▶ _Given data_:

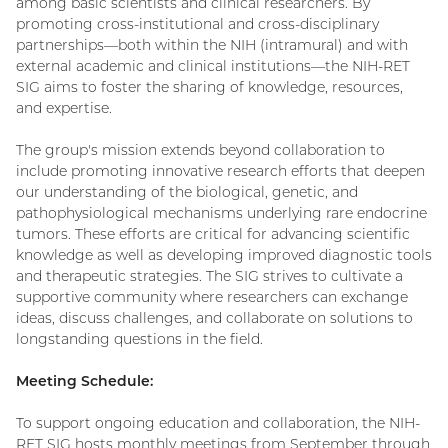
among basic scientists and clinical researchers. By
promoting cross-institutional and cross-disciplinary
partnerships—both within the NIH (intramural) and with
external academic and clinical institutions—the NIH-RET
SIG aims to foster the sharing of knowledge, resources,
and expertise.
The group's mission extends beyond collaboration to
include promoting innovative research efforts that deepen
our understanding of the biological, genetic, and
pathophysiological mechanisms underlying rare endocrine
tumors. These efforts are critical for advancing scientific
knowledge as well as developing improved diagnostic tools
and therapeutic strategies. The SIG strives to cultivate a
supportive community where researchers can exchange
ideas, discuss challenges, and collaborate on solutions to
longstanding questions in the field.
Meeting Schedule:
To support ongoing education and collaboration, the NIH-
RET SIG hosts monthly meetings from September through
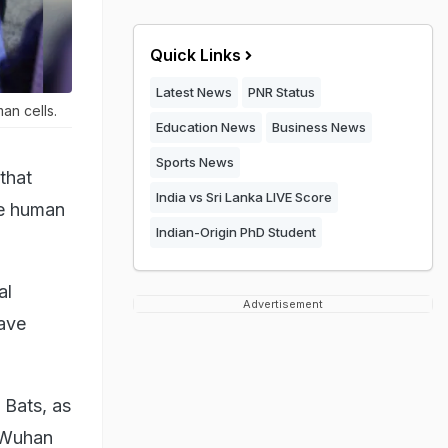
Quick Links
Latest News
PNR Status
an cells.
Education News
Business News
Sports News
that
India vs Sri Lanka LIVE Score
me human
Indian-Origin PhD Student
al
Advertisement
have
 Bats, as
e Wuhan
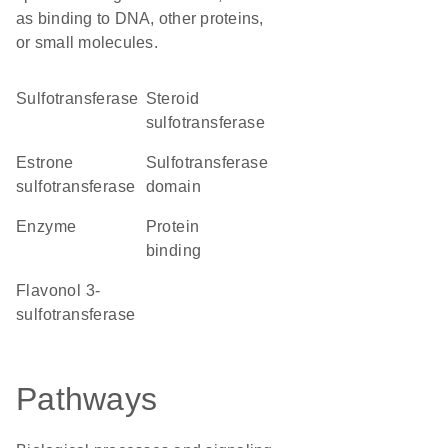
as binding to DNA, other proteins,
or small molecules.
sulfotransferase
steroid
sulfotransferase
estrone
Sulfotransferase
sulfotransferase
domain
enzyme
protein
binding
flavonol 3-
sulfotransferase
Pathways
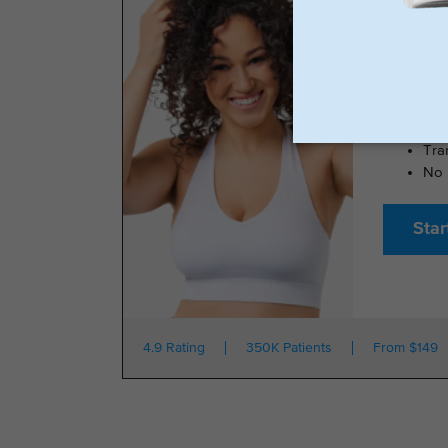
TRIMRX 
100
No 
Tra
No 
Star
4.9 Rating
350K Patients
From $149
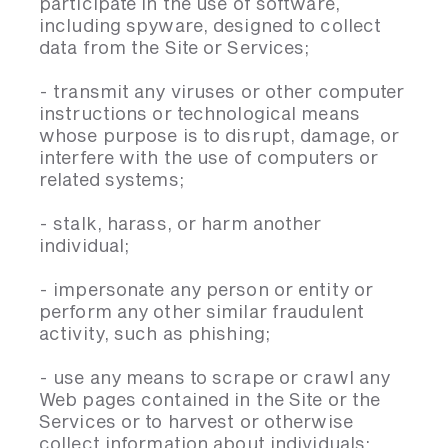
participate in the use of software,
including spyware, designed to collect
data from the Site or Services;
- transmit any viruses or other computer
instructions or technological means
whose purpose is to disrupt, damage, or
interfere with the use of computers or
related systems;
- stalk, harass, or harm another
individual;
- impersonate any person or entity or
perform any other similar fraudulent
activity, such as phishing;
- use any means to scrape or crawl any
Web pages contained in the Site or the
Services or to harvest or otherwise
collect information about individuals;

▶ _What you should do_: Above are records to transcribe exactly; leave their pictures out.

▶ _Exercise solution_:
among basic scientists and clinical researchers. By
promoting cross-institutional and cross-disciplinary
partnerships—both within the NIH (intramural) and with
external academic and clinical institutions—the NIH-RET
SIG aims to foster the sharing of knowledge, resources,
and expertise.
The group's mission extends beyond collaboration to
include promoting innovative research efforts that deepen
our understanding of the biological, genetic, and
pathophysiological mechanisms underlying rare endocrine
tumors. These efforts are critical for advancing scientific
knowledge as well as developing improved diagnostic tools
and therapeutic strategies. The SIG strives to cultivate a
supportive community where researchers can exchange
ideas, discuss challenges, and collaborate on solutions to
longstanding questions in the field.
Meeting Schedule:
To support ongoing education and collaboration, the NIH-
RET SIG hosts monthly meetings from September through
Quick Links
Latest News
PNR Status
an cells.
Education News
Business News
Sports News
that
India vs Sri Lanka LIVE Score
me human
Indian-Origin PhD Student
al
Advertisement
have
 Bats, as
e Wuhan
as binding to DNA, other proteins,
or small molecules.
sulfotransferase
steroid
sulfotransferase
estrone
Sulfotransferase
sulfotransferase
domain
enzyme
protein
binding
flavonol 3-
sulfotransferase
Pathways
TRIMRX 
100
No 
Tra
No 
Star
4.9 Rating
350K Patients
From $149
participate in the use of software,
including spyware, designed to collect
data from the Site or Services;
- transmit any viruses or other computer
instructions or technological means
whose purpose is to disrupt, damage, or
interfere with the use of computers or
related systems;
- stalk, harass, or harm another
individual;
- impersonate any person or entity or
perform any other similar fraudulent
activity, such as phishing;
- use any means to scrape or crawl any
Web pages contained in the Site or the
Services or to harvest or otherwise
collect information about individuals;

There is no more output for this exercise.